AMELIA ISLAND, FLA. — With a paradigm shift in consumer eating habits, salty snacks are poised for revolutionary growth, said Robert Sarlls, president and chief executive officer, Wyandot Inc., Marion, Ohio and second vice-chairman, SNAC International.

“A dramatic increase in the frequency of snacking, combined with a sea change in how people consume food, are redefining our market opportunity,” Mr. Sarlls said.

Speaking at SNAC International’s Executive Leadership Forum (ELF), held Sept. 27-29, he outlined a bullish perspective for the state of the $24 billion salty snack food industry.

“We expect it to grow by at least $5 billion over the next five years,” he said. “This is an extraordinary opportunity for all of us. We just have to pick our spots and be smart.”

Robert Sarlls, president and chief executive officer, Wyandot Inc. and second vice-chairman, SNAC International
Mr. Sarlls noted that more than 90% of consumers snack regularly — and at all times of the day. Additionally, the latest consumer research shows that 7% of all Americans essentially eat no regular meals.

“The sit-down meal is going away in the millennial household,” he said. “That’s a phenomenal metric for our industry.”

Alternative snacks, such as protein bars and bean chips, are growing “uber fast,” he added. Bean snacks are expected to grow by 25% through 2020 while chickpea-based items will increase by 35%, according to data from Information Resources, Inc., a Chicago-based market research firm.

 Not surprisingly, 88% of consumers are willing to pay more for foods they perceive as healthy.

“How you play within this space is up to you,” Mr. Sarlls noted. “The key is to develop quality products, a unique brand position, and consistent management. Most important, follow as well as anticipate the changes taking place with the snacking consumer.”

In this traditionally indulgent category, taste reigns, with 63% of individuals indicating they eat snacks as a “treat for myself.”

Such growth in snacking has drawn a new generation of investors, Mr. Sarlls stated. Not unexpectedly, many of these are larger snack companies partnering with incubator brands. But there is also important interest from private equity firms. He called food “the new tech.”

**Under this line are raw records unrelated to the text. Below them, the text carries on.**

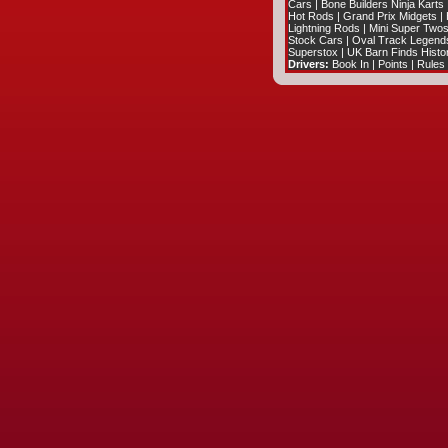
Cars
|
Bone Builders Ninja Karts
Hot Rods
|
Grand Prix Midgets
|
Lightning Rods
|
Mini Super Two
Stock Cars
|
Oval Track Legend
Superstox
|
UK Barn Finds Histo
Drivers:
Book In
|
Points
|
Rules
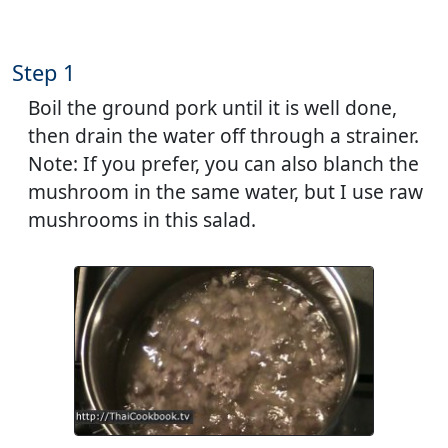
Step 1
Boil the ground pork until it is well done,
then drain the water off through a strainer.
Note: If you prefer, you can also blanch the
mushroom in the same water, but I use raw
mushrooms in this salad.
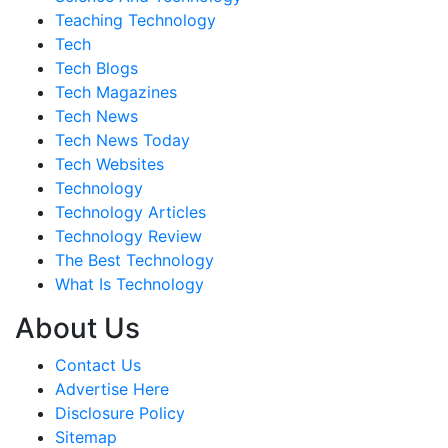
Teaching Technology
Tech
Tech Blogs
Tech Magazines
Tech News
Tech News Today
Tech Websites
Technology
Technology Articles
Technology Review
The Best Technology
What Is Technology
About Us
Contact Us
Advertise Here
Disclosure Policy
Sitemap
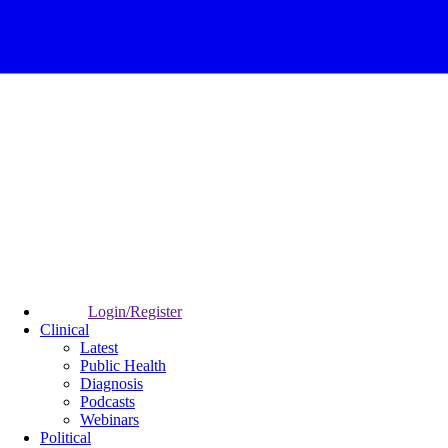
Login/Register
Clinical
Latest
Public Health
Diagnosis
Podcasts
Webinars
Political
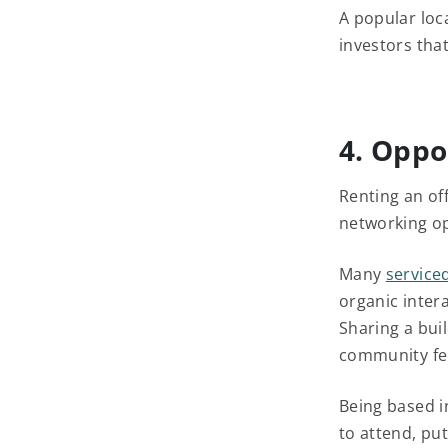
A popular loca
investors tha
4. Oppo
Renting an off
networking o
Many
serviced
organic inter
Sharing a bui
community fe
Being based i
to attend, pu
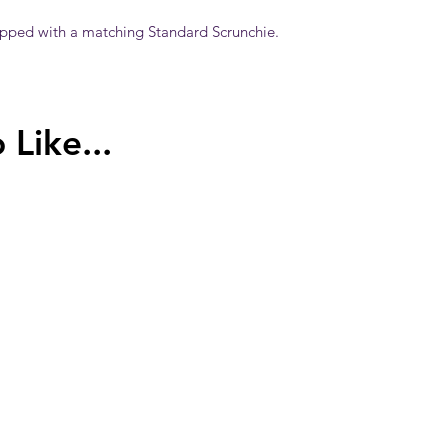
ipped with a matching Standard Scrunchie.
Like...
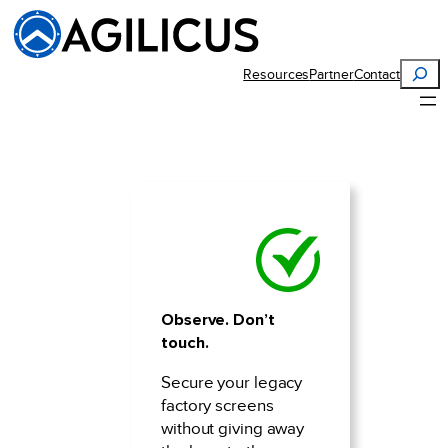
Skip
to
content
Search
Resources
Partner
Contact
Observe. Don’t
touch.
Secure your legacy
factory screens
without giving away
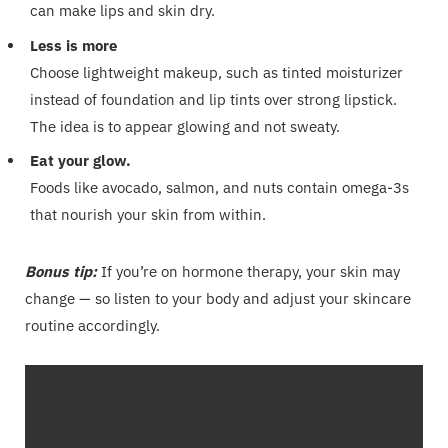
can make lips and skin dry.
Less is more
Choose lightweight makeup, such as tinted moisturizer
instead of foundation and lip tints over strong lipstick.
The idea is to appear glowing and not sweaty.
Eat your glow.
Foods like avocado, salmon, and nuts contain omega-3s
that nourish your skin from within.
Bonus tip:
If you’re on hormone therapy, your skin may
change — so listen to your body and adjust your skincare
routine accordingly.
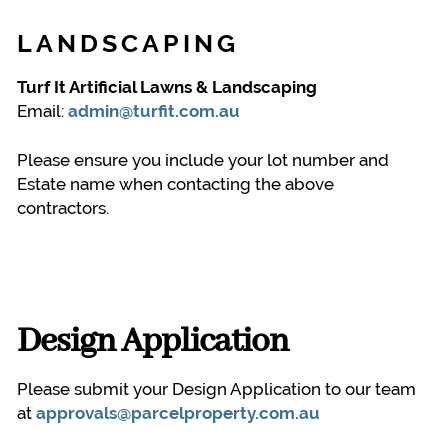
LANDSCAPING
Turf It Artificial Lawns & Landscaping
Email:
admin@turfit.com.au
Please ensure you include your lot number and
Estate name when contacting the above
contractors.
Design Application
Please submit your Design Application to our team
at
approvals@parcelproperty.com.au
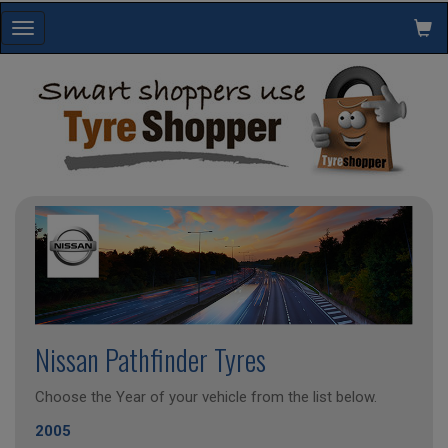
Toggle
navigation
Nissan Pathfinder Tyres
Choose the Year of your vehicle from the list below.
2005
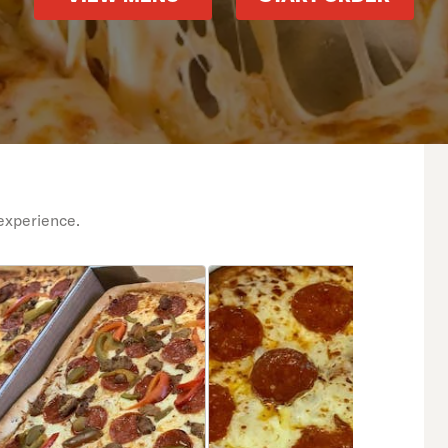
experience.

“Be alert,” Mr. Sarlls warned. “Many of the people coming into our industry have no food background, yet they want to tinker with what we make,” Mr. Sarlls said.

He advised fellow ELF attendees to prepare for more change ahead.

“If you think there was a lot of change in the last 50 years, we expect the next five years to be just as explosive,” Mr. Sarlls observed.

“Things are moving rapidly, and we all need to stay, as leaders of our businesses, very attuned to what’s going on and make sure we remain very relevant with consumers,” he advised.